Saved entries
● ● ●
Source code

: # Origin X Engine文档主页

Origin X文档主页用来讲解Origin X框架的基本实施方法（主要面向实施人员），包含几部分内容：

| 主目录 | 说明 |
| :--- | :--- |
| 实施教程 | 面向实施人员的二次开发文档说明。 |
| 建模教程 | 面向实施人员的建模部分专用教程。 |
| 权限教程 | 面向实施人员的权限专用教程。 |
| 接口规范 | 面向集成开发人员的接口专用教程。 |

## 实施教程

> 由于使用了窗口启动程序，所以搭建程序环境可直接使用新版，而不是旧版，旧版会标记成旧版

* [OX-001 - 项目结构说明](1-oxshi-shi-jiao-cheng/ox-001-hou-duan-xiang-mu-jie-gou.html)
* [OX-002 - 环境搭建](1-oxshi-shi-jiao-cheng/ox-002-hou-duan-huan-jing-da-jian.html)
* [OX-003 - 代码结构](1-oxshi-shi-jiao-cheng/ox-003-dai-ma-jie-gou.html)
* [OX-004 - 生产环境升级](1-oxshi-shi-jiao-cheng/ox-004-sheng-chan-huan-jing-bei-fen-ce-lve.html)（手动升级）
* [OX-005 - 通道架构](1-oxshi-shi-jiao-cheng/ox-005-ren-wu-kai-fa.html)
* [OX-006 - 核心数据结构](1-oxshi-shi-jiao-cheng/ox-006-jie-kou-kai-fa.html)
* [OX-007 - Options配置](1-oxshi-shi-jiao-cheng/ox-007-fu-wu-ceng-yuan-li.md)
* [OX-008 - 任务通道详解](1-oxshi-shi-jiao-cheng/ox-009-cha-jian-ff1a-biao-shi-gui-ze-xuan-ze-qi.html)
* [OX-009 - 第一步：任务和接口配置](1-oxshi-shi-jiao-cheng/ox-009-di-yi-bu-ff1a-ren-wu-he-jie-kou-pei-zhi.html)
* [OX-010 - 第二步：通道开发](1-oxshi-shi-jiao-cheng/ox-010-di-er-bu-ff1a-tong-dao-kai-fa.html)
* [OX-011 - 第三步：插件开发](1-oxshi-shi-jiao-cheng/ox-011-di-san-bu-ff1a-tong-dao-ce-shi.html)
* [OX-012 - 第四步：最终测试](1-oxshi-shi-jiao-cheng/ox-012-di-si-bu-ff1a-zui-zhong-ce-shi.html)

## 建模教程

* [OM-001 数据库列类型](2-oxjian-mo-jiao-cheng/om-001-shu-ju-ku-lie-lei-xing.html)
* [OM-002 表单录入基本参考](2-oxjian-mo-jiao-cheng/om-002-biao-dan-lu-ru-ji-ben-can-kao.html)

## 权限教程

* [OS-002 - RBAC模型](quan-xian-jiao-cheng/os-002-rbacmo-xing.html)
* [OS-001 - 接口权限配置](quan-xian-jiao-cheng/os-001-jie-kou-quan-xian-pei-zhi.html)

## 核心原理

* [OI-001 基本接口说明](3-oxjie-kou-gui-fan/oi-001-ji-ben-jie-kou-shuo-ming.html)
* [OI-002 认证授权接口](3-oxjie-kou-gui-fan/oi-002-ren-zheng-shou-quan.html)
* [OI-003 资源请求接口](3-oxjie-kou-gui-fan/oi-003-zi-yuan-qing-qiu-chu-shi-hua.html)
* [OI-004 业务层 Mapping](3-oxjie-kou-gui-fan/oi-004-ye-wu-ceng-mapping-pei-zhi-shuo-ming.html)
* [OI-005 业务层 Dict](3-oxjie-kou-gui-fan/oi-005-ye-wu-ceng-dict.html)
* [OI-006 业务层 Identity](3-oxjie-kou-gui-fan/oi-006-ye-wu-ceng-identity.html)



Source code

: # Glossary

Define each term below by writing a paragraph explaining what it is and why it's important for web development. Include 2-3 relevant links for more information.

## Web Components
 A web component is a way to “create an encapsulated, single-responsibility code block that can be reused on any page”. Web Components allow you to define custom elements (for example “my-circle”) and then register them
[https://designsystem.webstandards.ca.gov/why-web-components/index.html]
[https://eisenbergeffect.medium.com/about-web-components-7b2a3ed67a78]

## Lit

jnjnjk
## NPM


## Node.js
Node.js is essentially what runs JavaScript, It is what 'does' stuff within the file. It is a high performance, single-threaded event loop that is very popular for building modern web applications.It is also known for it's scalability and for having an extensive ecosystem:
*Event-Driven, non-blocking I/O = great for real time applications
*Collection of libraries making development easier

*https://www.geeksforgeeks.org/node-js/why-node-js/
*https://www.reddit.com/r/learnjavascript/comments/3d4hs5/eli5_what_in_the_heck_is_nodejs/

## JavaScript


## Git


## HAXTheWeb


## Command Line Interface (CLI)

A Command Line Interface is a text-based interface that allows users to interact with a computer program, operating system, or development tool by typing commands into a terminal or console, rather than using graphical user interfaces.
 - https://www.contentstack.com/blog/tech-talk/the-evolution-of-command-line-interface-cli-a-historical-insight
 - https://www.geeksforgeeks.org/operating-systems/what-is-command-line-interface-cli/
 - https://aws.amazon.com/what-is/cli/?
● ● ●
▸ Work to complete: Pull out every line of the listing that includes the word "operating" and copy each one in full.

▸ Reply:
A Command Line Interface is a text-based interface that allows users to interact with a computer program, operating system, or development tool by typing commands into a terminal or console, rather than using graphical user interfaces.
 - https://www.geeksforgeeks.org/operating-systems/what-is-command-line-interface-cli/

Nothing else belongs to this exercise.